まず登場人物が多く豪華なんだけど、その全てに「カタにはまった」感がある。それはキャラクターの配置もそうだけども、そのキャラクターを演じる役者も全てカタにはまった感じ。ベタな役割にベタな役者は決して悪いことではないと自分は思っているんだけども、それを凌駕する「これはどうなんだろう」感がある。言い方は悪いが「AIにデータを入力して割り出したらこんな感じ」である。まさか本当にAIに決めさせてるんじゃないか。これがフジ渾身のキャスティングだとするなら、キツい。豪華な分余計キツい。その分広瀬アリスの「あんまりかぶらない役柄」が救い。

 

そして前述したように「HEROの夢再び」にしか見えない構成。しかしどうもこれは「意図されたもの」らしい。公式サイトのプロデューサーのコメントに

今回の演出は「HERO」シリーズを手掛けた鈴木雅之監督なので、チームを爽快に描くのに、まさにピッタリです。

とある。

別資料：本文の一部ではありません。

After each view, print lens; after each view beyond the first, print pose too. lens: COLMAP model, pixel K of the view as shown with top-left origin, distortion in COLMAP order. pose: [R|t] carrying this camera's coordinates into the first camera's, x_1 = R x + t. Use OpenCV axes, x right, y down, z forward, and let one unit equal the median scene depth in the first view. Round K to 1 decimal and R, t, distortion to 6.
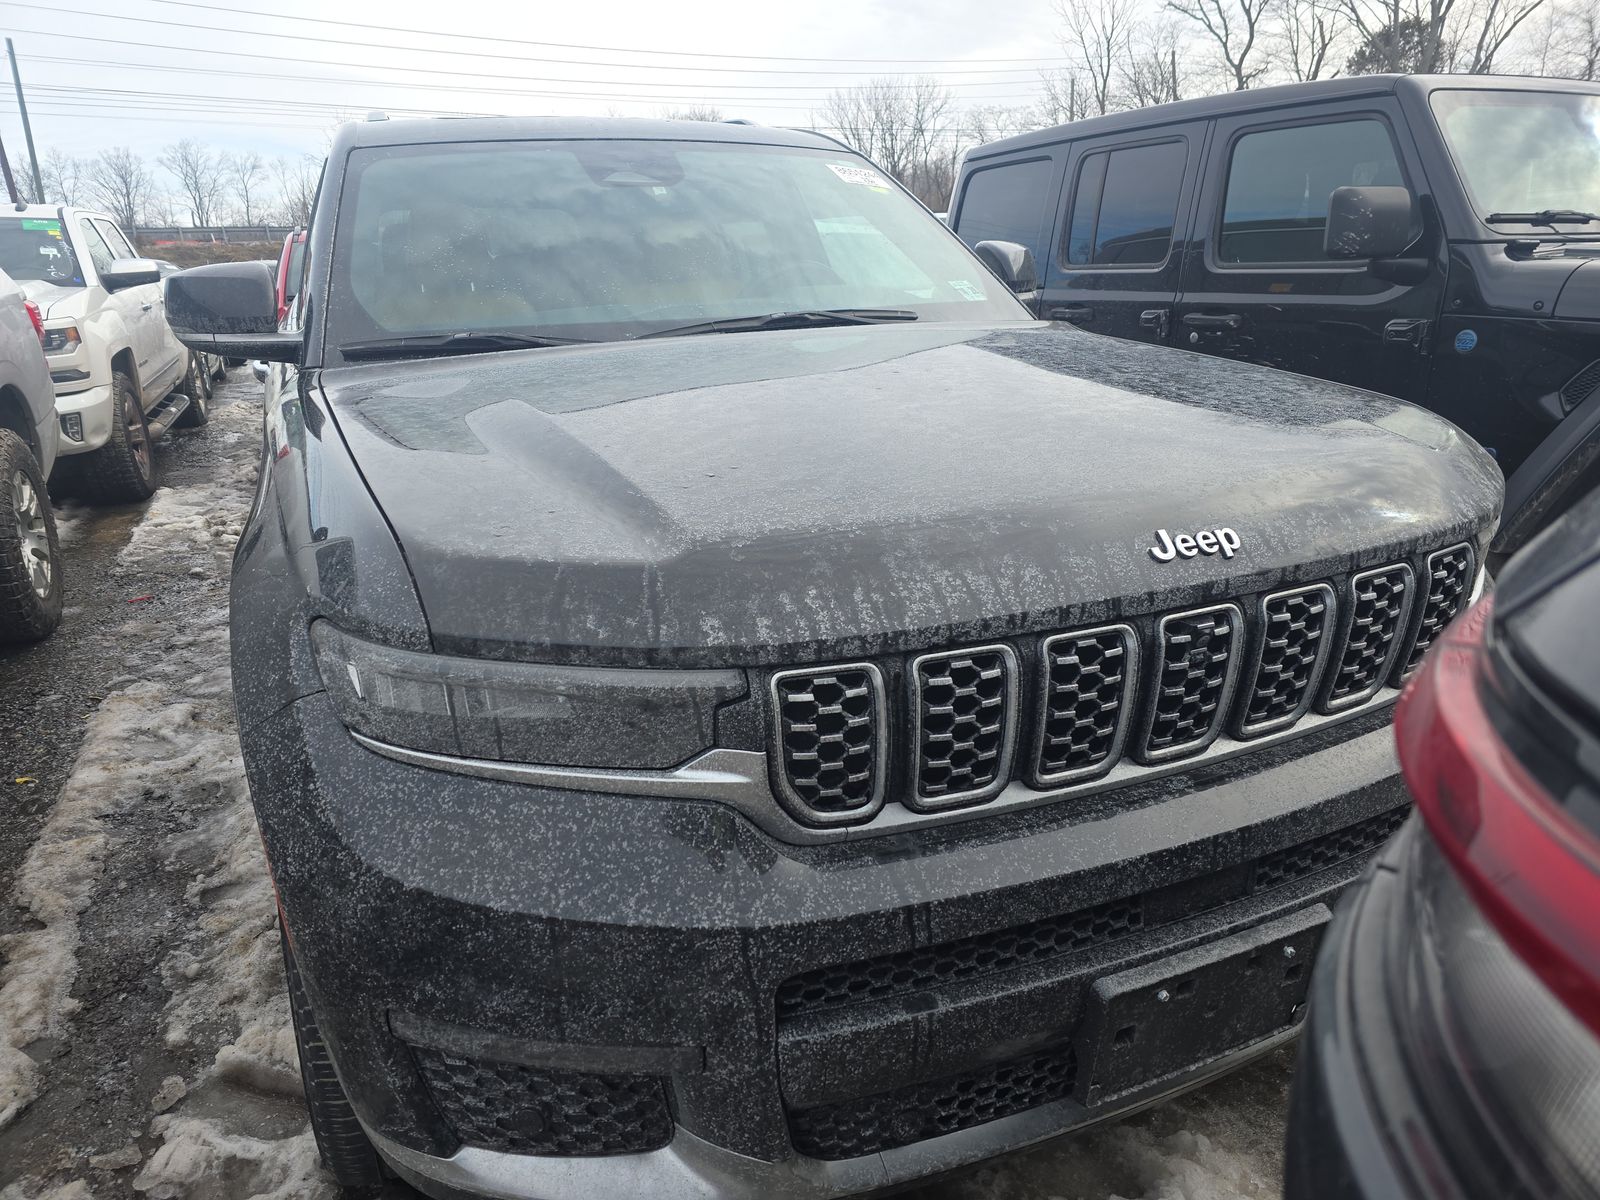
lens RADIAL K [[1037.8, 0, 757.3], [0, 1037.8, 553.1], [0, 0, 1]] dist [0.063526, -0.056495]
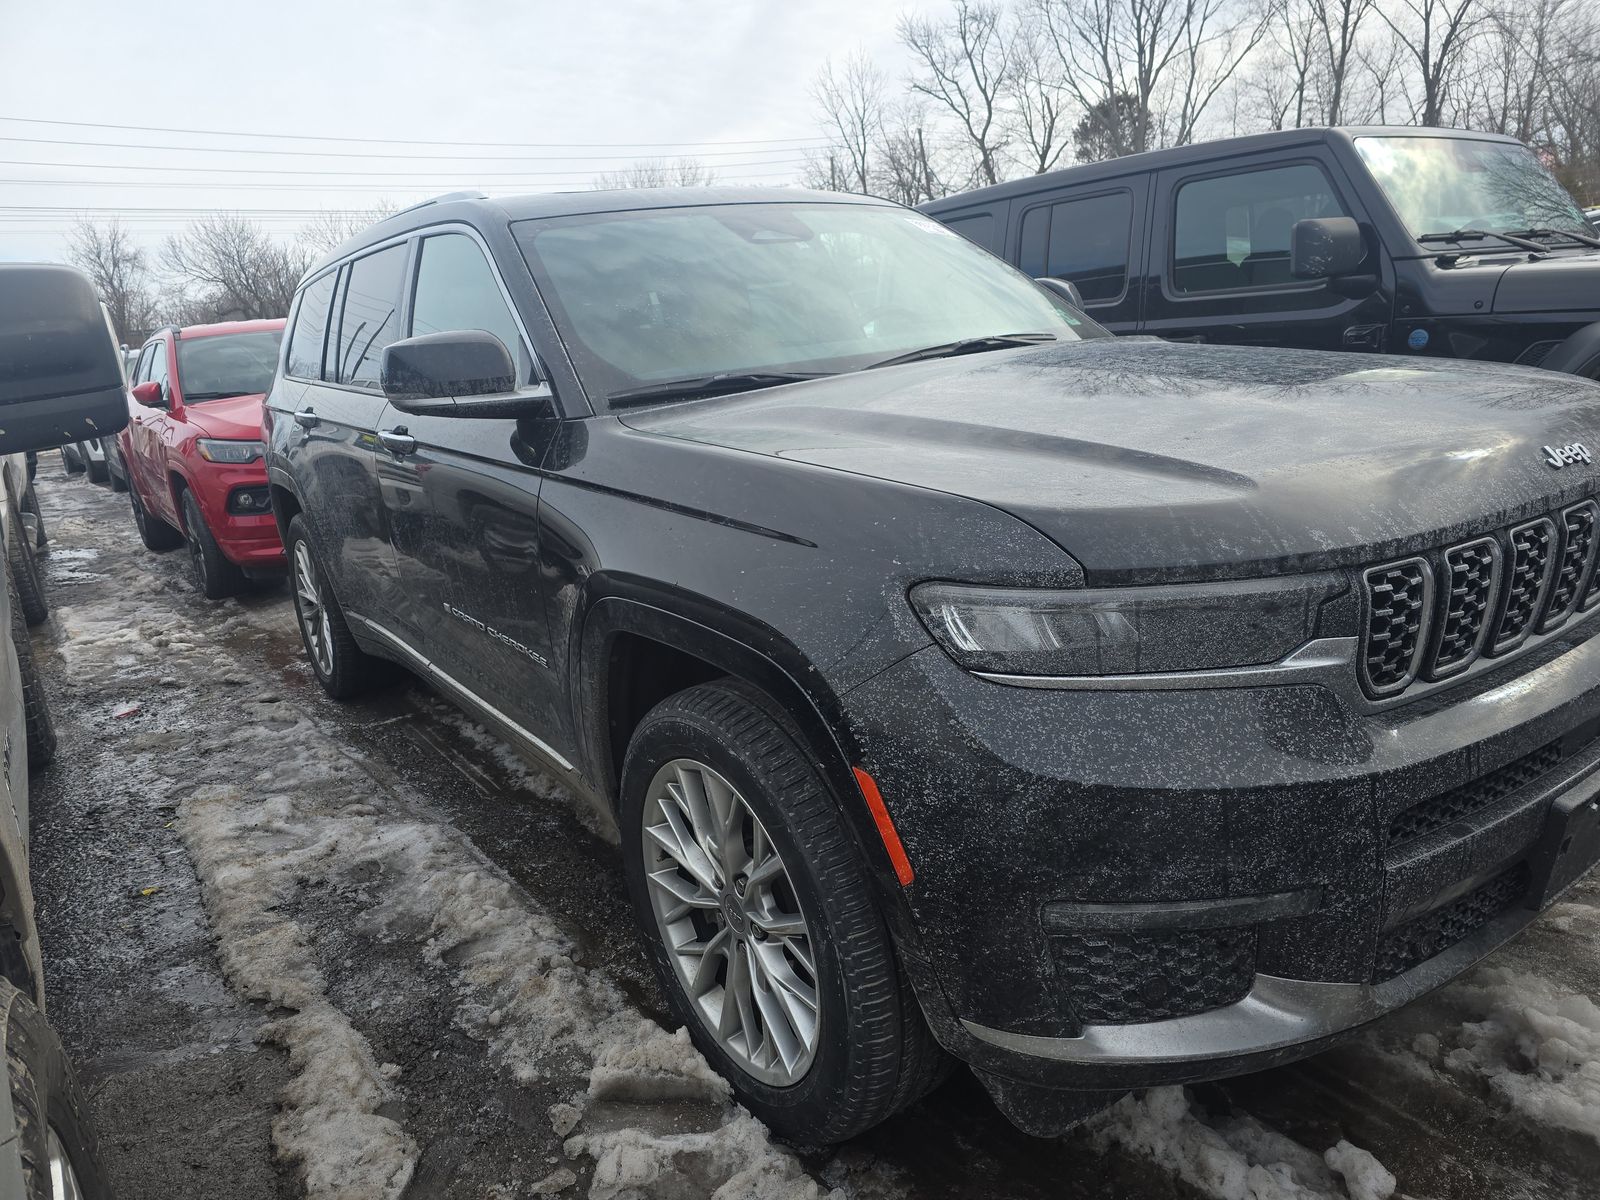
lens RADIAL K [[1037.8, 0, 757.3], [0, 1037.8, 553.1], [0, 0, 1]] dist [0.063526, -0.056495]
pose [[0.980464, -0.098646, 0.170173, -0.850613], [0.109752, 0.992316, -0.057121, 0.080495], [-0.163231, 0.074682, 0.983757, -0.127563]]
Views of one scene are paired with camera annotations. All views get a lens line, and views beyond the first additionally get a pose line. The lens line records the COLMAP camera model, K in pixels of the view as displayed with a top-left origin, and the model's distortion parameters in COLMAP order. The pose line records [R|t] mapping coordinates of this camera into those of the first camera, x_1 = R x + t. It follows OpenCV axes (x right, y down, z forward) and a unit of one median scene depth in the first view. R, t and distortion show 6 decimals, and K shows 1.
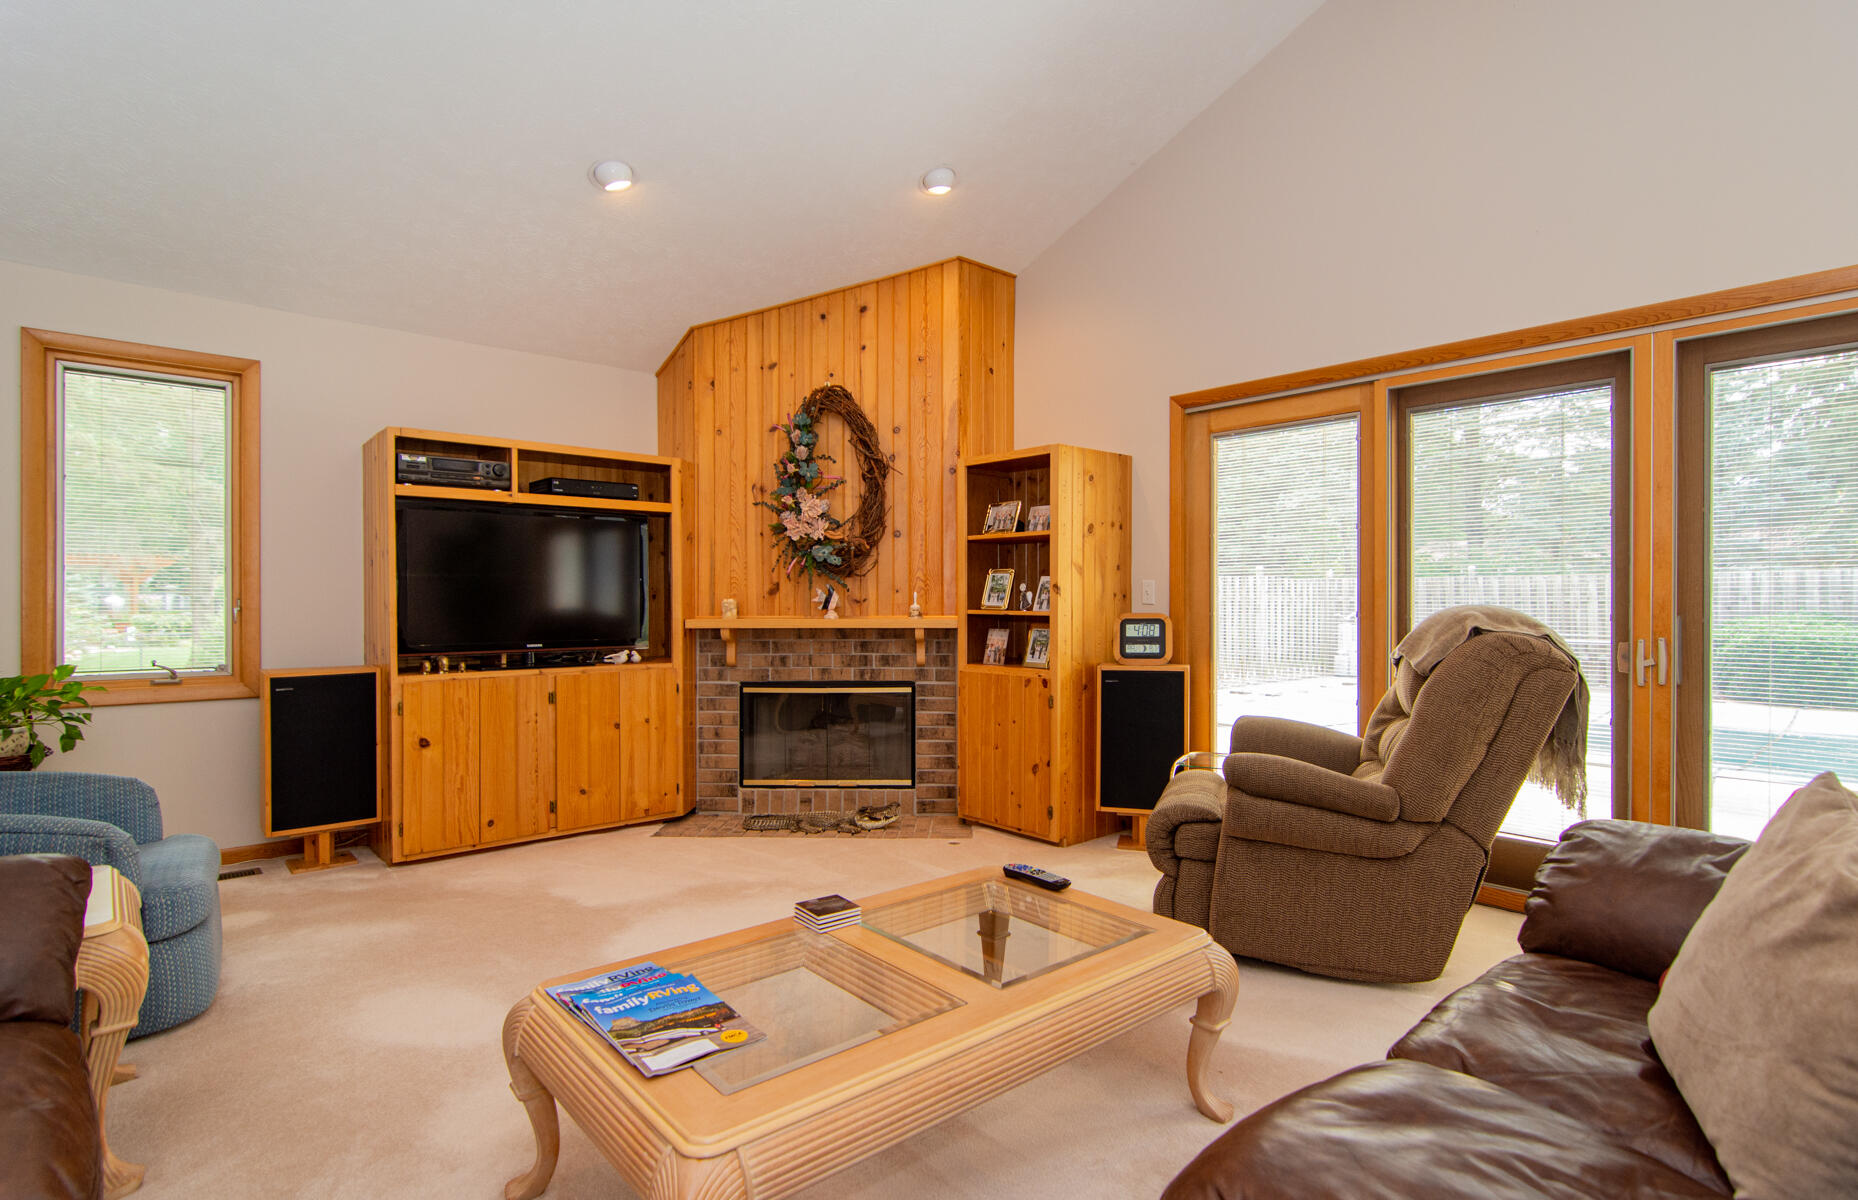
lens RADIAL K [[923.7, 0, 929.0], [0, 923.7, 600.0], [0, 0, 1]] dist [0.000598, 0.000052]
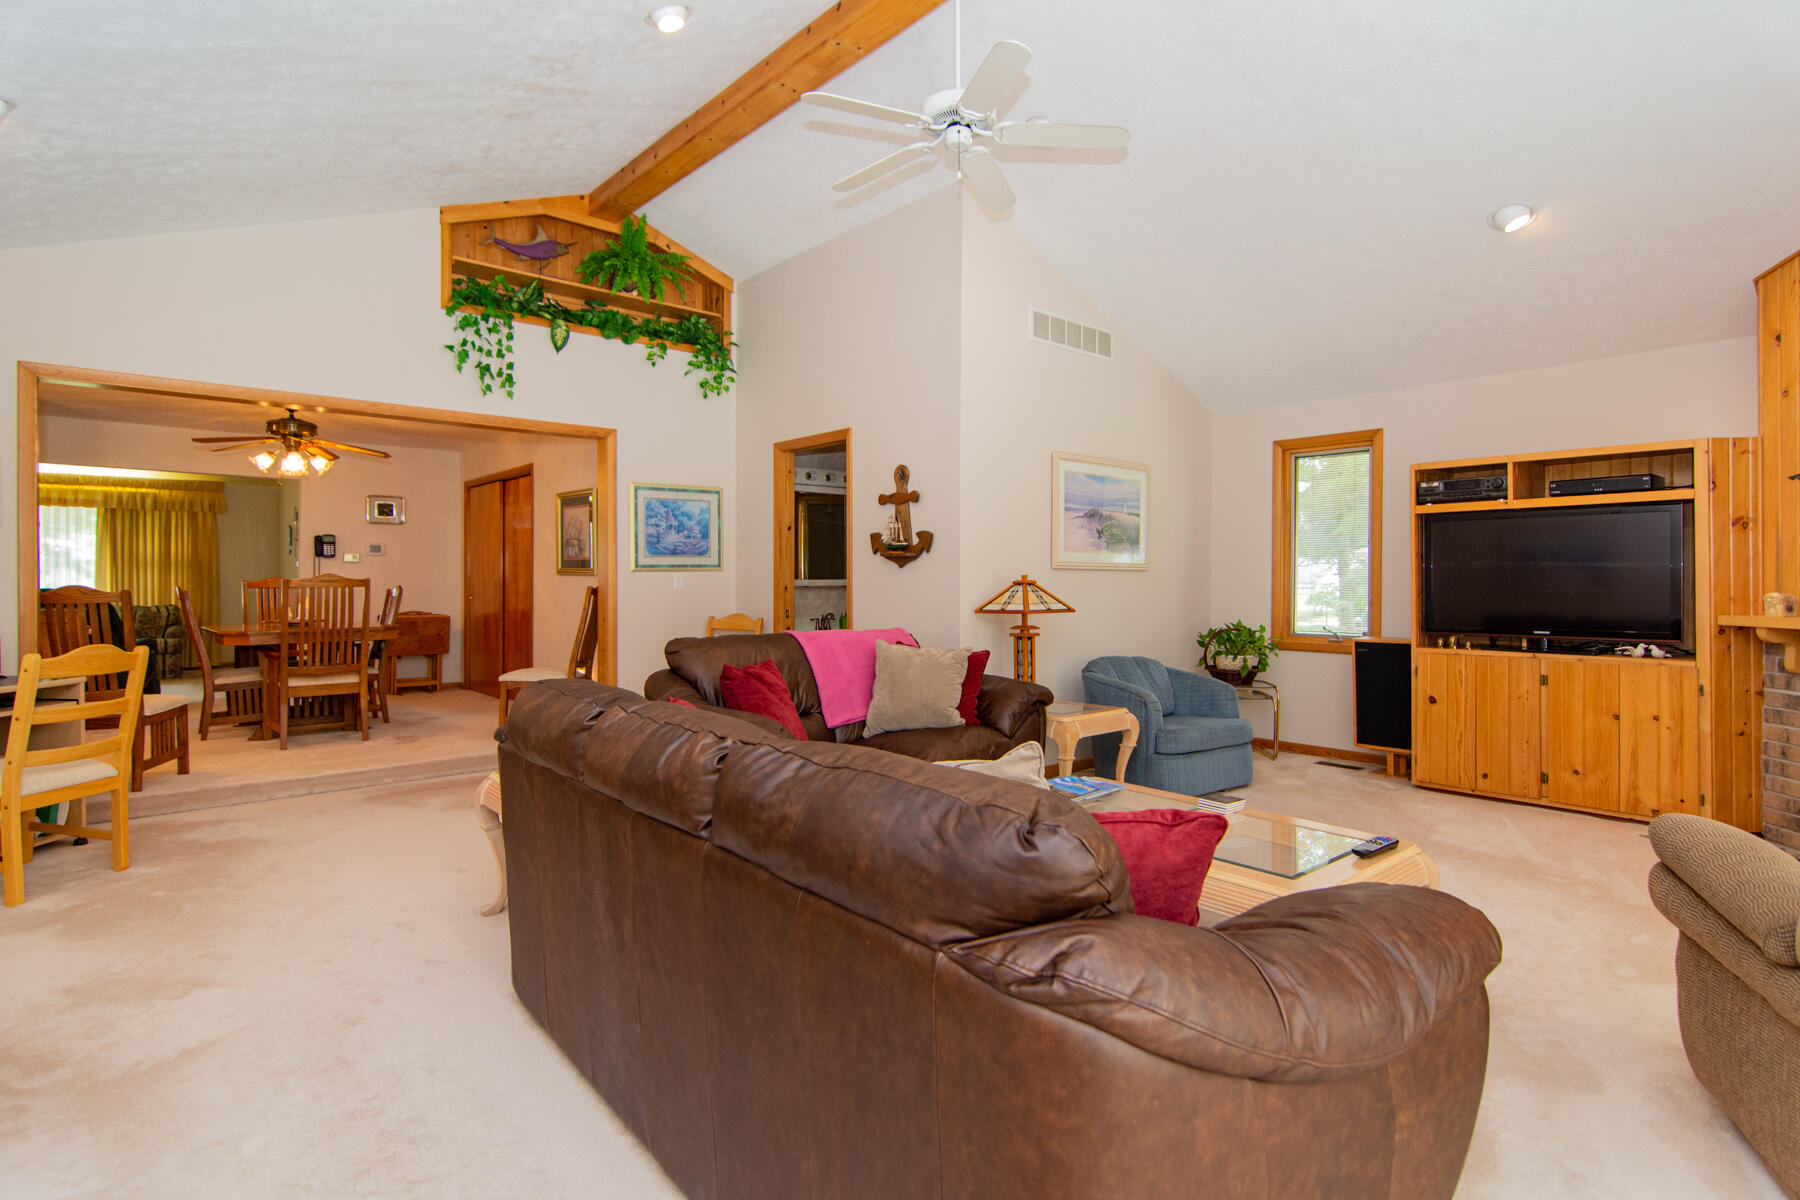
lens RADIAL K [[886.6, 0, 900.0], [0, 886.6, 600.0], [0, 0, 1]] dist [0.002240, 0.000687]
pose [[-0.003027, 0.015475, -0.999876, 0.677502], [-0.005199, 0.999867, 0.015490, -0.003122], [0.999982, 0.005245, -0.002946, 0.231035]]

やたらとチームを一緒の画面に収めようとしたり(しかも全員がかぶらないようにキレイに並んでいたり)、画面を切り取って白黒にしたり、音楽が服部隆之だったり、もうそれは殆ど「HERO」でしょうよ。あるいは「王様のレストラン」でしょうよ。「HERO」が見たかったら本物を見ればいいだけで、同じようなものを別のドラマで焼き直されることに、正直「えーと、平成終わるんだよなあ」と思ってしまう。最後に宇多田ヒカル流れるんじゃないかと思ってドキドキしたわ。

 

なもんで、重箱の隅をつついてまで新しい題材を持って来ようとしたにも関わらず、見せられているのは全く新しくないドラマだというこのワクワク感のなさ。これはけっこう罪深いと思うんだけどなあ。もう一度書いておくが、「面白めのドラマ」ではあります。例えば「王様のレストラン」や「HERO」を経ていない10代だったら充分に楽しめるドラマだと思います。しかしそうでなければ、「面白みのないドラマ」でしかないかなあと思う。いやあどうしてこうなった。そんな言葉が口を突く。